[Data records]

'''

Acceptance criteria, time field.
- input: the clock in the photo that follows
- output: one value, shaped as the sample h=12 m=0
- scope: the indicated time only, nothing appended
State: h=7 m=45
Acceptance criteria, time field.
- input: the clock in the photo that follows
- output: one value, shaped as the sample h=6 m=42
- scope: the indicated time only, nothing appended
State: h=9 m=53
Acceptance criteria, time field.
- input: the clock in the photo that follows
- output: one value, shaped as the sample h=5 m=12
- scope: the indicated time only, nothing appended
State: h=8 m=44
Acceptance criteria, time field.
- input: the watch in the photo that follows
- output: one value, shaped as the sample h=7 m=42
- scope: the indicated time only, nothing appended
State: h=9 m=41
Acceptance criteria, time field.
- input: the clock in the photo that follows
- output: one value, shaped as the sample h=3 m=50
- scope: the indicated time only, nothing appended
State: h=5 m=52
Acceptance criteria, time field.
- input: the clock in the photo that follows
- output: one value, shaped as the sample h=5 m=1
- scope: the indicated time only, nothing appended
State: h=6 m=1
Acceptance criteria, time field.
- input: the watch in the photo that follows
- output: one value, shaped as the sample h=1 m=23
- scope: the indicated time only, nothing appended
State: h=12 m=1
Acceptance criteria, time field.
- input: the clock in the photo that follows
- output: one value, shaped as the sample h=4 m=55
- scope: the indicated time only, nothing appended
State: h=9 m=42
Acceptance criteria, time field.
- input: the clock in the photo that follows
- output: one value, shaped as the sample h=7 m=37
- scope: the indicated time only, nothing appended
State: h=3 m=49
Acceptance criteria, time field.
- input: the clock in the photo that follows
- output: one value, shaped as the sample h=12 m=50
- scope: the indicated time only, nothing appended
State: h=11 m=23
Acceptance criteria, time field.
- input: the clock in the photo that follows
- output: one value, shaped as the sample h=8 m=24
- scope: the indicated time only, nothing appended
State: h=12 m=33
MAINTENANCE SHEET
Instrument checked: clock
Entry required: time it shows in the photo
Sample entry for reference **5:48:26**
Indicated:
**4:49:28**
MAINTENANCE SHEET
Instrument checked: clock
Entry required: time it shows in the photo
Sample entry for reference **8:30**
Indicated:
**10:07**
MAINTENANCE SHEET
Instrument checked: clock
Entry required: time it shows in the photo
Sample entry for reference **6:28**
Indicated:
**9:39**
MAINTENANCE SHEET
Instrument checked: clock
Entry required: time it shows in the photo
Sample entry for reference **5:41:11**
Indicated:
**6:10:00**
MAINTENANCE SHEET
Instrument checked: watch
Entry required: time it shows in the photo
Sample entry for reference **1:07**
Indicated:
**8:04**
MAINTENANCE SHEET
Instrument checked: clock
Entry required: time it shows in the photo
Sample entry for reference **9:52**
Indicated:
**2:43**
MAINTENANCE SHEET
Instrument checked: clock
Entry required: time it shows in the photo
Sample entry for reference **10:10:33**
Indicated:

'''

## Problem details
Render every line of the listing above as a numbered list, omitting any blank lines.

## Result
1. Acceptance criteria, time field.
2. - input: the clock in the photo that follows
3. - output: one value, shaped as the sample h=12 m=0
4. - scope: the indicated time only, nothing appended
5. State: h=7 m=45
6. Acceptance criteria, time field.
7. - input: the clock in the photo that follows
8. - output: one value, shaped as the sample h=6 m=42
9. - scope: the indicated time only, nothing appended
10. State: h=9 m=53
11. Acceptance criteria, time field.
12. - input: the clock in the photo that follows
13. - output: one value, shaped as the sample h=5 m=12
14. - scope: the indicated time only, nothing appended
15. State: h=8 m=44
16. Acceptance criteria, time field.
17. - input: the watch in the photo that follows
18. - output: one value, shaped as the sample h=7 m=42
19. - scope: the indicated time only, nothing appended
20. State: h=9 m=41
21. Acceptance criteria, time field.
22. - input: the clock in the photo that follows
23. - output: one value, shaped as the sample h=3 m=50
24. - scope: the indicated time only, nothing appended
25. State: h=5 m=52
26. Acceptance criteria, time field.
27. - input: the clock in the photo that follows
28. - output: one value, shaped as the sample h=5 m=1
29. - scope: the indicated time only, nothing appended
30. State: h=6 m=1
31. Acceptance criteria, time field.
32. - input: the watch in the photo that follows
33. - output: one value, shaped as the sample h=1 m=23
34. - scope: the indicated time only, nothing appended
35. State: h=12 m=1
36. Acceptance criteria, time field.
37. - input: the clock in the photo that follows
38. - output: one value, shaped as the sample h=4 m=55
39. - scope: the indicated time only, nothing appended
40. State: h=9 m=42
41. Acceptance criteria, time field.
42. - input: the clock in the photo that follows
43. - output: one value, shaped as the sample h=7 m=37
44. - scope: the indicated time only, nothing appended
45. State: h=3 m=49
46. Acceptance criteria, time field.
47. - input: the clock in the photo that follows
48. - output: one value, shaped as the sample h=12 m=50
49. - scope: the indicated time only, nothing appended
50. State: h=11 m=23
51. Acceptance criteria, time field.
52. - input: the clock in the photo that follows
53. - output: one value, shaped as the sample h=8 m=24
54. - scope: the indicated time only, nothing appended
55. State: h=12 m=33
56. MAINTENANCE SHEET
57. Instrument checked: clock
58. Entry required: time it shows in the photo
59. Sample entry for reference **5:48:26**
60. Indicated:
61. **4:49:28**
62. MAINTENANCE SHEET
63. Instrument checked: clock
64. Entry required: time it shows in the photo
65. Sample entry for reference **8:30**
66. Indicated:
67. **10:07**
68. MAINTENANCE SHEET
69. Instrument checked: clock
70. Entry required: time it shows in the photo
71. Sample entry for reference **6:28**
72. Indicated:
73. **9:39**
74. MAINTENANCE SHEET
75. Instrument checked: clock
76. Entry required: time it shows in the photo
77. Sample entry for reference **5:41:11**
78. Indicated:
79. **6:10:00**
80. MAINTENANCE SHEET
81. Instrument checked: watch
82. Entry required: time it shows in the photo
83. Sample entry for reference **1:07**
84. Indicated:
85. **8:04**
86. MAINTENANCE SHEET
87. Instrument checked: clock
88. Entry required: time it shows in the photo
89. Sample entry for reference **9:52**
90. Indicated:
91. **2:43**
92. MAINTENANCE SHEET
93. Instrument checked: clock
94. Entry required: time it shows in the photo
95. Sample entry for reference **10:10:33**
96. Indicated:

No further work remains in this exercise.